La natura di Poke solleva questioni legate alla sicurezza e alla privacy. L’agente, per svolgere azioni come leggere la posta elettronica o controllare dispositivi domestici, necessita di autorizzazioni e accessi profondi ai sistemi dell’utente. La fonte originale non approfondisce i protocolli di sicurezza implementati da Poke, lasciando aperte domande sulla gestione dei dati sensibili e sulla mitigazione dei rischi di accessi non autorizzati. Un altro limite è la dipendenza dalla capacità dell’AI di interpretare correttamente comandi testuali ambigui, con possibili errori nell’esecuzione di compiti critici.
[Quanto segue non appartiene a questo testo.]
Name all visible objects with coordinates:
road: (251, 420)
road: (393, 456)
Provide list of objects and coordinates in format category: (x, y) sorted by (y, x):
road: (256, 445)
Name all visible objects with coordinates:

La scalabilità e l’affidabilità del servizio, offerto gratuitamente, rappresentano un’ulteriore incognita sul modello di business a lungo termine.
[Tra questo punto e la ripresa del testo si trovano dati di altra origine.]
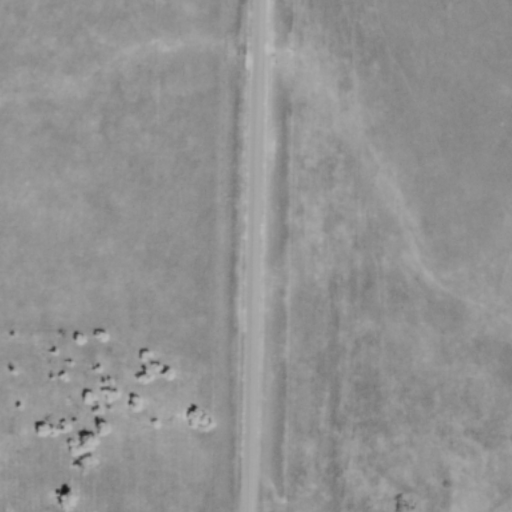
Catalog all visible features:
road: (252, 255)
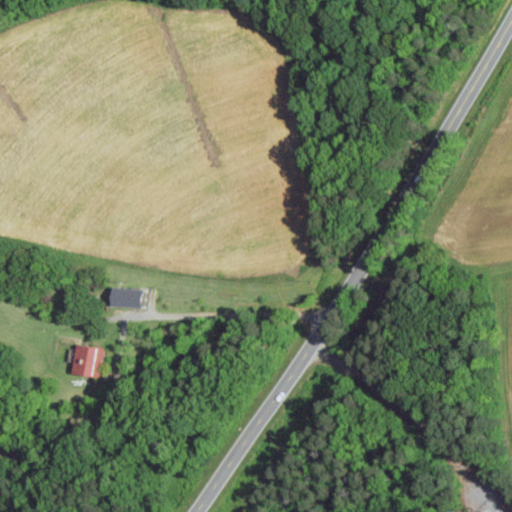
Il lancio di Poke si inserisce in un trend di crescita della domanda per AI agentiche, evidenziato da acquisizioni come quella di OpenClaw da parte di OpenAI e dallo sviluppo di alternative enterprise da parte di Nvidia. Poke rappresenta un tentativo di democratizzare questa tecnologia spostandola dal terminale alla chat di messaggistica. Lo sviluppo futuro dipenderà dalla capacità della piattaforma di gestire automazioni più complesse e di integrare un numero crescente di servizi e API esterne mantenendo sicurezza e usabilità. La domanda aperta per sviluppatori e product manager è se questo modello di interazione testuale possa scalare verso automazioni lavorative complesse o rimarrà confinato a un ambito consumer per task semplici.